Just one of these music moments on a Sunday morn. 

Long story... 

I've known "Teddy" for many years. Yes, he is 101% ahole. Yes, he is 101% caring and friendly guy. Yes, he can smoke it out on guitar. 

As many know here, I have no problem with guns, hunting or guitars. "Nudge" just goes over the top in some goofy ways. 

Kathy - "Voosh, you're a darned good shot. You have rarely killed anything in the woods unless we needed something to eat. Ya spend all that time in swamps and heavy snowdrifts without lifting your gun and taking great pictures." 

Blush. Gun, camera, beautiful sunrise in heavy snow, wildlife (that most wouldn't spot) and drinking in the majesty of it all with the only shots done with a camera - YES! 


http://www.youtube.com/watch?v=Wx-F-_Z9pCg 


Ted has done some great music. Most of which I don't care for. This one strikes a chord for me. 

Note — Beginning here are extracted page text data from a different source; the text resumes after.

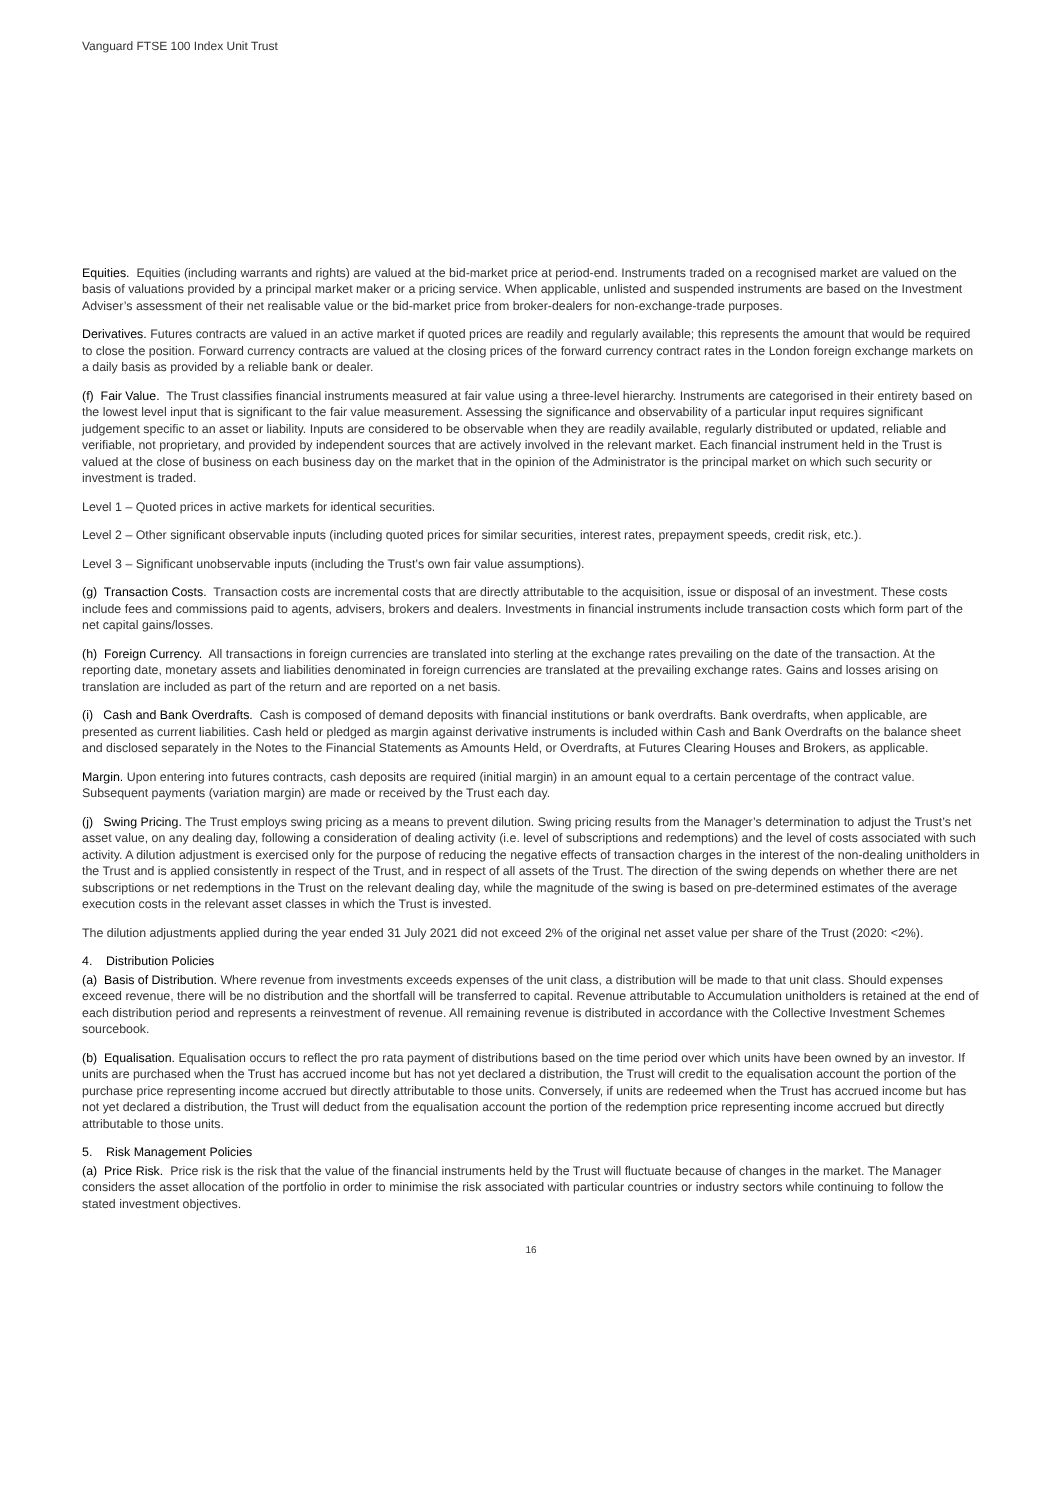Vanguard FTSE 100 Index Unit Trust
Equities. Equities (including warrants and rights) are valued at the bid-market price at period-end. Instruments traded on a recognised market are valued on the basis of valuations provided by a principal market maker or a pricing service. When applicable, unlisted and suspended instruments are based on the Investment Adviser’s assessment of their net realisable value or the bid-market price from broker-dealers for non-exchange-trade purposes.
Derivatives. Futures contracts are valued in an active market if quoted prices are readily and regularly available; this represents the amount that would be required to close the position. Forward currency contracts are valued at the closing prices of the forward currency contract rates in the London foreign exchange markets on a daily basis as provided by a reliable bank or dealer.
(f) Fair Value. The Trust classifies financial instruments measured at fair value using a three-level hierarchy. Instruments are categorised in their entirety based on the lowest level input that is significant to the fair value measurement. Assessing the significance and observability of a particular input requires significant judgement specific to an asset or liability. Inputs are considered to be observable when they are readily available, regularly distributed or updated, reliable and verifiable, not proprietary, and provided by independent sources that are actively involved in the relevant market. Each financial instrument held in the Trust is valued at the close of business on each business day on the market that in the opinion of the Administrator is the principal market on which such security or investment is traded.
Level 1 – Quoted prices in active markets for identical securities.
Level 2 – Other significant observable inputs (including quoted prices for similar securities, interest rates, prepayment speeds, credit risk, etc.).
Level 3 – Significant unobservable inputs (including the Trust’s own fair value assumptions).
(g) Transaction Costs. Transaction costs are incremental costs that are directly attributable to the acquisition, issue or disposal of an investment. These costs include fees and commissions paid to agents, advisers, brokers and dealers. Investments in financial instruments include transaction costs which form part of the net capital gains/losses.
(h) Foreign Currency. All transactions in foreign currencies are translated into sterling at the exchange rates prevailing on the date of the transaction. At the reporting date, monetary assets and liabilities denominated in foreign currencies are translated at the prevailing exchange rates. Gains and losses arising on translation are included as part of the return and are reported on a net basis.
(i) Cash and Bank Overdrafts. Cash is composed of demand deposits with financial institutions or bank overdrafts. Bank overdrafts, when applicable, are presented as current liabilities. Cash held or pledged as margin against derivative instruments is included within Cash and Bank Overdrafts on the balance sheet and disclosed separately in the Notes to the Financial Statements as Amounts Held, or Overdrafts, at Futures Clearing Houses and Brokers, as applicable.
Margin. Upon entering into futures contracts, cash deposits are required (initial margin) in an amount equal to a certain percentage of the contract value. Subsequent payments (variation margin) are made or received by the Trust each day.
(j) Swing Pricing. The Trust employs swing pricing as a means to prevent dilution. Swing pricing results from the Manager’s determination to adjust the Trust’s net asset value, on any dealing day, following a consideration of dealing activity (i.e. level of subscriptions and redemptions) and the level of costs associated with such activity. A dilution adjustment is exercised only for the purpose of reducing the negative effects of transaction charges in the interest of the non-dealing unitholders in the Trust and is applied consistently in respect of the Trust, and in respect of all assets of the Trust. The direction of the swing depends on whether there are net subscriptions or net redemptions in the Trust on the relevant dealing day, while the magnitude of the swing is based on pre-determined estimates of the average execution costs in the relevant asset classes in which the Trust is invested.
The dilution adjustments applied during the year ended 31 July 2021 did not exceed 2% of the original net asset value per share of the Trust (2020: <2%).
4. Distribution Policies
(a) Basis of Distribution. Where revenue from investments exceeds expenses of the unit class, a distribution will be made to that unit class. Should expenses exceed revenue, there will be no distribution and the shortfall will be transferred to capital. Revenue attributable to Accumulation unitholders is retained at the end of each distribution period and represents a reinvestment of revenue. All remaining revenue is distributed in accordance with the Collective Investment Schemes sourcebook.
(b) Equalisation. Equalisation occurs to reflect the pro rata payment of distributions based on the time period over which units have been owned by an investor. If units are purchased when the Trust has accrued income but has not yet declared a distribution, the Trust will credit to the equalisation account the portion of the purchase price representing income accrued but directly attributable to those units. Conversely, if units are redeemed when the Trust has accrued income but has not yet declared a distribution, the Trust will deduct from the equalisation account the portion of the redemption price representing income accrued but directly attributable to those units.
5. Risk Management Policies
(a) Price Risk. Price risk is the risk that the value of the financial instruments held by the Trust will fluctuate because of changes in the market. The Manager considers the asset allocation of the portfolio in order to minimise the risk associated with particular countries or industry sectors while continuing to follow the stated investment objectives.
16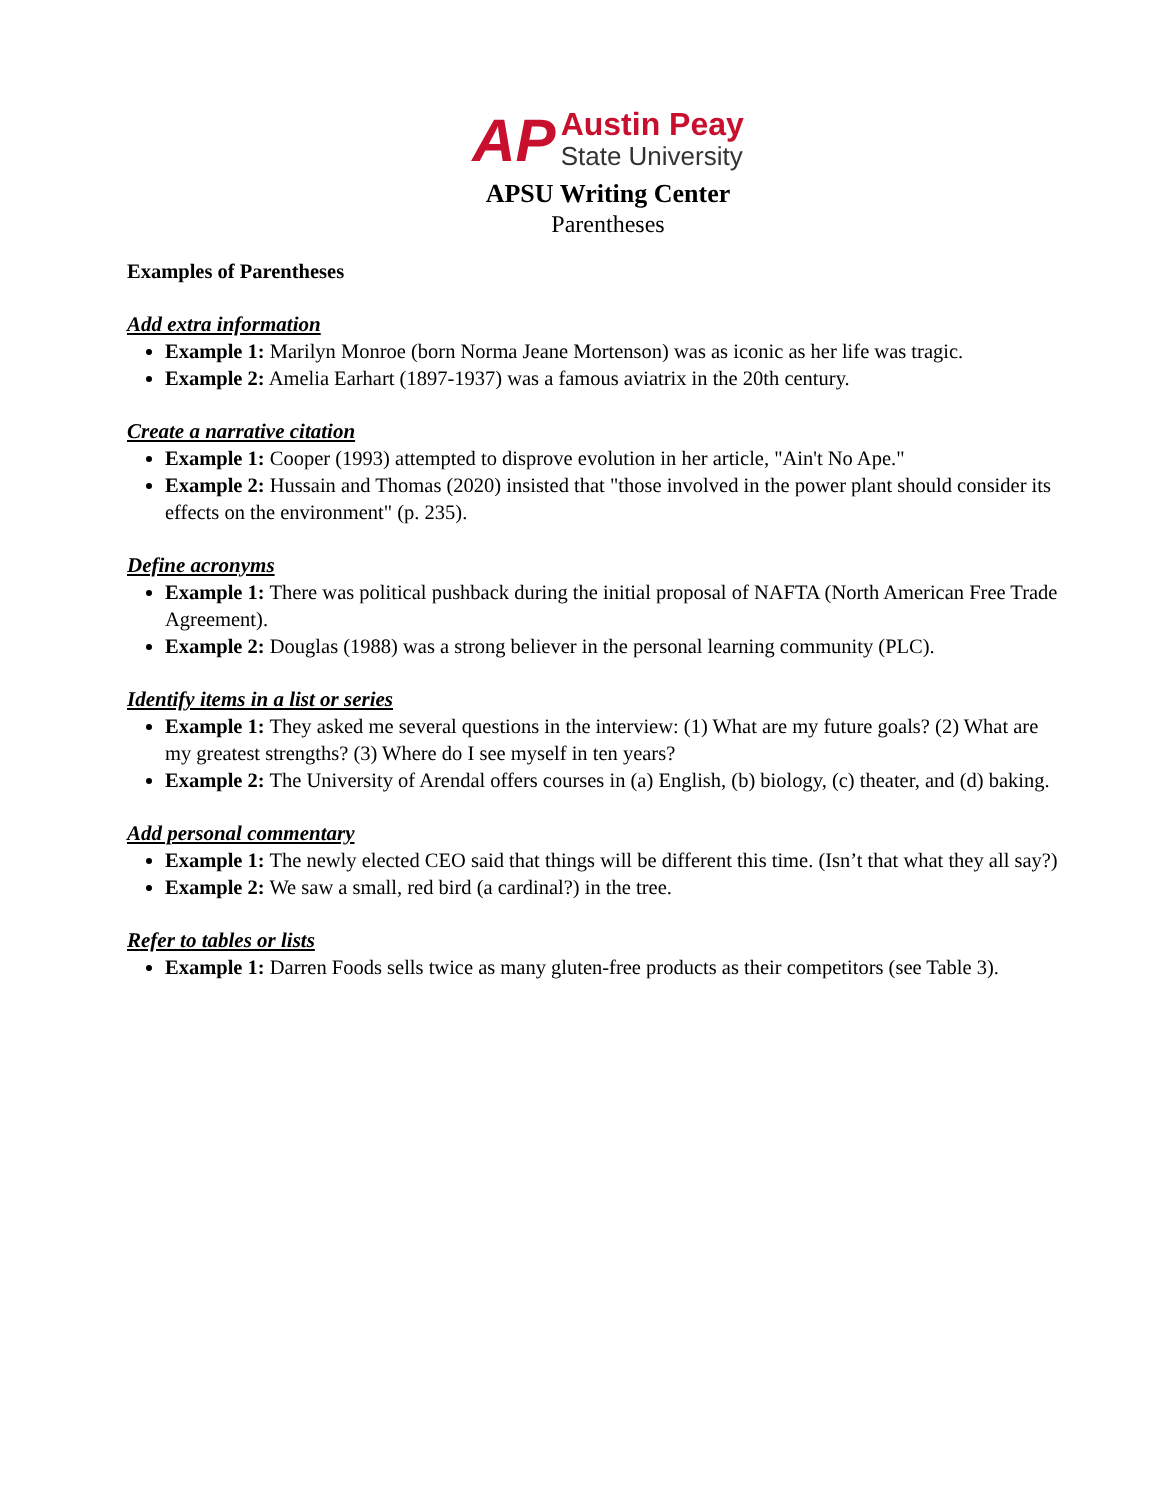AP Austin Peay
State University
APSU Writing Center
Parentheses
Examples of Parentheses
Add extra information
Example 1: Marilyn Monroe (born Norma Jeane Mortenson) was as iconic as her life was tragic.
Example 2: Amelia Earhart (1897-1937) was a famous aviatrix in the 20th century.
Create a narrative citation
Example 1: Cooper (1993) attempted to disprove evolution in her article, "Ain't No Ape."
Example 2: Hussain and Thomas (2020) insisted that "those involved in the power plant should consider its effects on the environment" (p. 235).
Define acronyms
Example 1: There was political pushback during the initial proposal of NAFTA (North American Free Trade Agreement).
Example 2: Douglas (1988) was a strong believer in the personal learning community (PLC).
Identify items in a list or series
Example 1: They asked me several questions in the interview: (1) What are my future goals? (2) What are my greatest strengths? (3) Where do I see myself in ten years?
Example 2: The University of Arendal offers courses in (a) English, (b) biology, (c) theater, and (d) baking.
Add personal commentary
Example 1: The newly elected CEO said that things will be different this time. (Isn’t that what they all say?)
Example 2: We saw a small, red bird (a cardinal?) in the tree.
Refer to tables or lists
Example 1: Darren Foods sells twice as many gluten-free products as their competitors (see Table 3).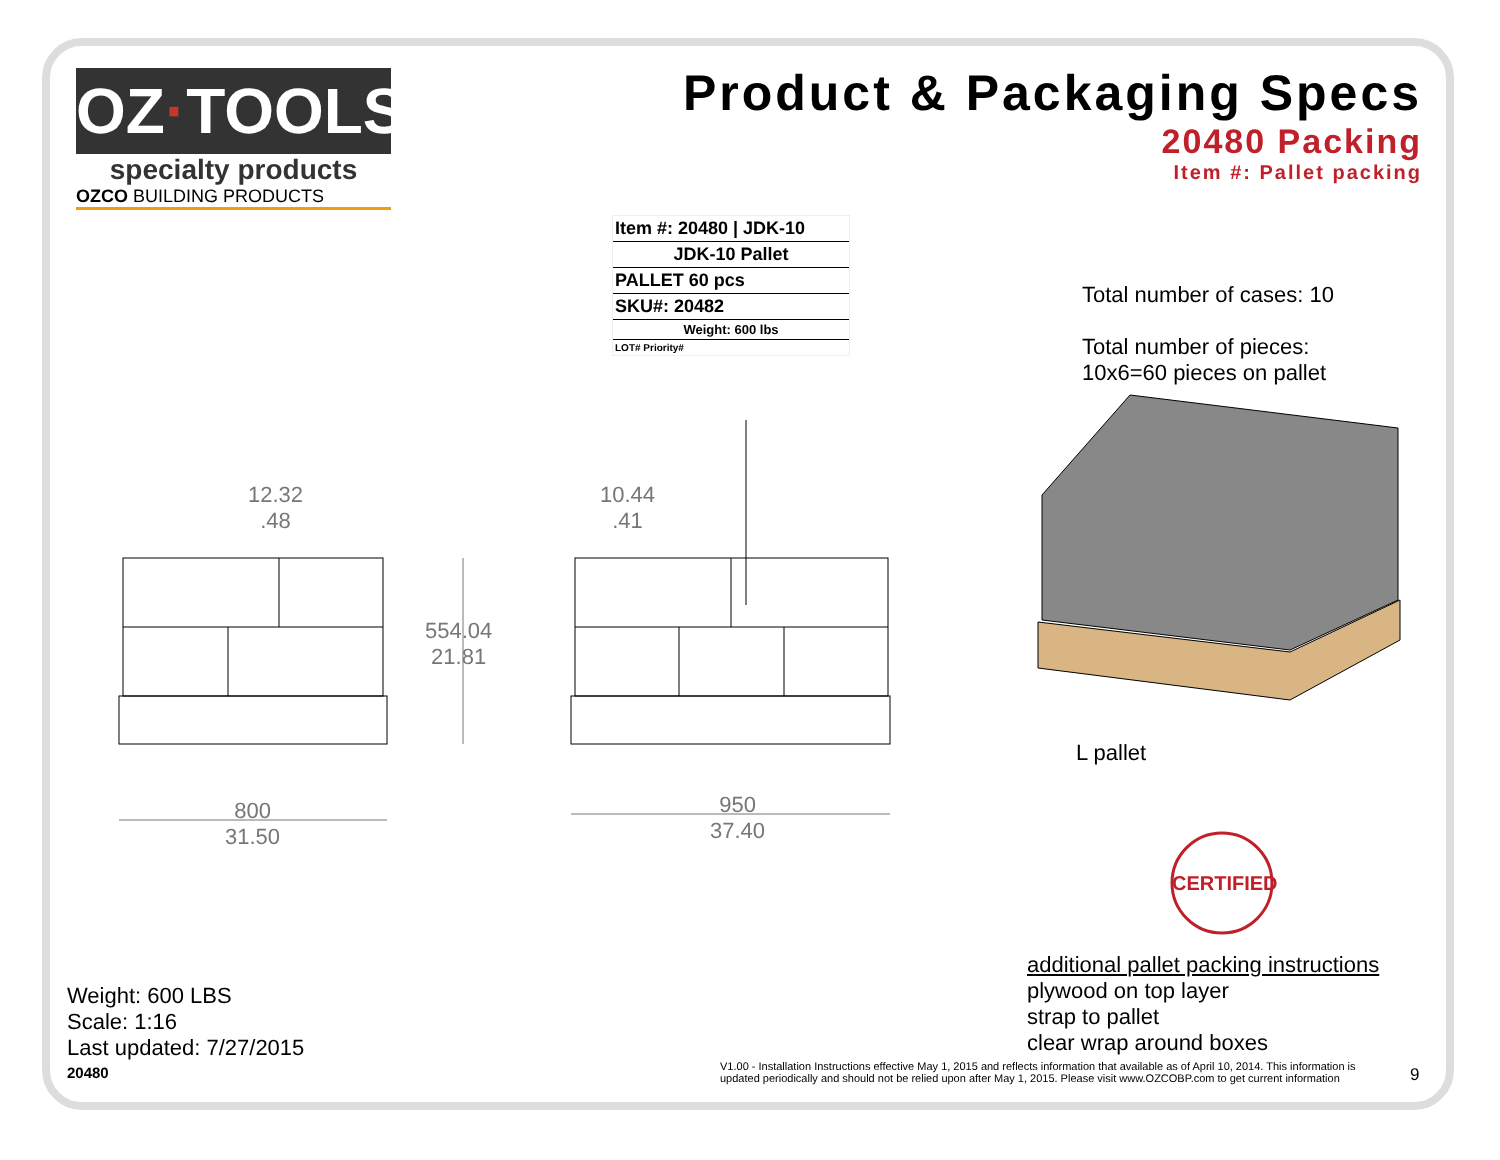OZ·TOOLS
specialty products
OZCO BUILDING PRODUCTS
Product & Packaging Specs
20480 Packing
Item #: Pallet packing
Item #: 20480 | JDK-10
JDK-10 Pallet
PALLET 60 pcs
SKU#: 20482
Weight: 600 lbs
LOT# Priority#
12.32
.48
10.44
.41
554.04
21.81
800
31.50
950
37.40
Total number of cases: 10
Total number of pieces:
10x6=60 pieces on pallet
L pallet
CERTIFIED
additional pallet packing instructions
plywood on top layer
strap to pallet
clear wrap around boxes
Weight: 600 LBS
Scale: 1:16
Last updated: 7/27/2015
20480
V1.00 - Installation Instructions effective May 1, 2015 and reflects information that available as of April 10, 2014. This information is updated periodically and should not be relied upon after May 1, 2015. Please visit www.OZCOBP.com to get current information
9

As Kathy says to me - "You never _got_ this hunting stuff. You're too practical and get lost in just being in the woods and smiling. And yes, if we needed to harvest something to get through the day, we'll do it. Otherwise, keep trudging and breathing that fresh air." "Noodge" and Kathy are total polar opposite souls. I guess I fall somewhere in the middle. 

I never met Fred Bear. He is legendary for his development of modern archery AND as an evironmentalist. Yep, wish I could've walked some woods with him. I'd be taking the pix. 

[Ref: http://en.wikipedia.org/wiki/Fred_Bear ]

End of ramble.

----------


## KevinS

Voosh,

You just sold an iTunes download for Ted.  I was expecting a "turn that crap down".  Instead I got a "who is that, and can you add it to my playlist".  Just don't tell him that it was the exercise playlist...

----------


## Voosh

Kevin, 

I like the tune. Ted is a mystery to me. I won't say a word to him, next time I'm in TX, about your music choices. Hey, download and enjoy. Nooge needs money for legal stuff these days. Hah! What a genius and ahole - all at one time. He hasn't shot me yet. Ain't situational ethics and shared experiences great?

----------


## Voosh

Kevin, 

Actually that's not a bad tune for skiing. Just had it hammering in my ears as "Dawg" and I hit the trails. 


Dawg went after a 'coon. I ran and stumbled. Ouch. I turned up the music LOUDER. Leashed him and told him the next tunes, after I hobble back from tonight's run, are in the studio. Arrff. Arrff. 

I'm licking my wounds now. He's happier than a "pig in sh*t" wagging to some of the tunes I know he likes. 

Am I a too protective "father" to "the pup?"

----------